L’innovation avance à grands pas avec la présentation de l’ORKA Dock, un hangar portable autonome pour drones navals développé par la PME allemande CiS. Ce dispositif a été dévoilé au Combined Naval Event à Farnborough le 19 mai 2026. Le système permet un décollage et un atterrissage entièrement autonomes depuis un navire de surface non habité (USV), sans interaction humaine. Cette prouesse technique pourrait transformer les opérations navales, en offrant une solution adaptable et efficace pour les marines et les agences de sécurité maritime.
La techno derrière les opérations en mer
L’ORKA Dock, associé au drone ORKA et au système Precision Landing System (PLS), forme une plateforme ISR (renseignement, surveillance, reconnaissance) sans équipage. CiS a développé ce concept en partenariat avec FLANQ, fabricant de l’USV Q-RECON 24. Selon le Forum Militaire, le bateau peut naviguer seul, lancer un drone et le récupérer automatiquement, ce qui facilite les opérations en mer même par conditions difficiles. En avril 2026, cet ensemble a confirmé son efficacité lors des essais internationaux SeaSEC 2026 à Rostock, en Allemagne.
Le drone ORKA affiche une endurance de 75 minutes avec une charge utile de 5 kg, ce qui le rend adapté aux missions de reconnaissance longue portée.
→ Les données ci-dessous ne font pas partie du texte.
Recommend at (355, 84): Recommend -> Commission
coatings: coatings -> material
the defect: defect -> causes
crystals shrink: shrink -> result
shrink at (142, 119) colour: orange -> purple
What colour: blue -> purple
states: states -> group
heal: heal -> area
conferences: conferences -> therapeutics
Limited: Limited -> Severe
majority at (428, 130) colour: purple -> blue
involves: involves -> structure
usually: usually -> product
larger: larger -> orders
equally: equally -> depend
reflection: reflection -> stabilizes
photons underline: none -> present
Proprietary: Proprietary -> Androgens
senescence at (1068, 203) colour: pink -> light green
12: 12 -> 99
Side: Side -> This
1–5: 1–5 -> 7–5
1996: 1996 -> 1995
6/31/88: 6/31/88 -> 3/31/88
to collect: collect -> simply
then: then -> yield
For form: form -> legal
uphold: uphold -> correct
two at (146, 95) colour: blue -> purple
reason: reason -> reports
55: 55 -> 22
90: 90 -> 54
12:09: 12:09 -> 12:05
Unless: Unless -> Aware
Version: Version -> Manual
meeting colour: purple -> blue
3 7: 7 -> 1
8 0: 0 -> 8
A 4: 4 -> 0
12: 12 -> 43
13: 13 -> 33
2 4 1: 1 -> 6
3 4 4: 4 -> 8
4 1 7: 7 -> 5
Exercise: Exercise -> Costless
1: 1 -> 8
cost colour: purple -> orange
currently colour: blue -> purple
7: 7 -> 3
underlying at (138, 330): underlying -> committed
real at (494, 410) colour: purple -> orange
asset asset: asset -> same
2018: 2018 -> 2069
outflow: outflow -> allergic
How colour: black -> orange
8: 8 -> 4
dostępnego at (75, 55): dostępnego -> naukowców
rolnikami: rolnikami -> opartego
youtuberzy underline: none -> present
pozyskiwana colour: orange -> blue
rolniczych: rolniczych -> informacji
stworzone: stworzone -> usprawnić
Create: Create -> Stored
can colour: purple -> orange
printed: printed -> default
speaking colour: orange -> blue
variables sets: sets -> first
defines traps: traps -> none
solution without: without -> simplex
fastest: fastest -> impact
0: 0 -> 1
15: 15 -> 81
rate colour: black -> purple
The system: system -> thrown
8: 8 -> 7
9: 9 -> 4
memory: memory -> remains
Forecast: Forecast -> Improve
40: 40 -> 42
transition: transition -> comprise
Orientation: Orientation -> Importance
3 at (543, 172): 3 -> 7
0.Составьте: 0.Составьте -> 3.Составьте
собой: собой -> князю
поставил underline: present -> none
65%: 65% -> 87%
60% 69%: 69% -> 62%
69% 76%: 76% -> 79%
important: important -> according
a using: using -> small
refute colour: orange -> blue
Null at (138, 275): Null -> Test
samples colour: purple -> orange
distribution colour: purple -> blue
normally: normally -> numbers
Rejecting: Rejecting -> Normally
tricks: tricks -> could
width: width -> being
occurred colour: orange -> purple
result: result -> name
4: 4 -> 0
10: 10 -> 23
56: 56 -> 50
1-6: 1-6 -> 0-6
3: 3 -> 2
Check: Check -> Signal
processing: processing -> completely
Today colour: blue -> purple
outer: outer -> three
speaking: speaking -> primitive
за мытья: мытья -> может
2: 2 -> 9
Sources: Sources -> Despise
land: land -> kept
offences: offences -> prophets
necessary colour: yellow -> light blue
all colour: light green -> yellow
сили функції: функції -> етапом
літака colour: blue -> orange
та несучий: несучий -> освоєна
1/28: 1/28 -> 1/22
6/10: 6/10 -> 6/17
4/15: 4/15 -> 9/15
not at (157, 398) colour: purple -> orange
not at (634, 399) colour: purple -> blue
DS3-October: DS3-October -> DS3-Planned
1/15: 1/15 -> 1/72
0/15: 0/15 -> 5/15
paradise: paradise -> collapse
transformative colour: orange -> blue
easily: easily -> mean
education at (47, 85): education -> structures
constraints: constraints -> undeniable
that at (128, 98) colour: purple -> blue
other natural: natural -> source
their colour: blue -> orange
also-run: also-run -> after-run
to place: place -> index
Le hangar ORKA Dock, entièrement portable, permet de lancer le drone en moins de 30 secondes et offre une recharge rapide, soutenue par une batterie de secours optionnelle. Cela garantit une disponibilité importante pour des missions critiques.
Un tournant pour les marines militaires
Le marché des USV est en forte croissance : il était évalué à 1,66 milliard d’euros en 2025 et devrait atteindre 6,1 milliards d’euros d’ici 2035. Parmi ces déploiements, 61 % sont prévus pour des applications militaires, ce qui place l’ORKA Dock comme un candidat sérieux pour devenir une référence. Des essais ont montré des capacités opérationnelles avec des vitesses allant jusqu’à 55,56 km/h lors des phases de décollage et d’atterrissage.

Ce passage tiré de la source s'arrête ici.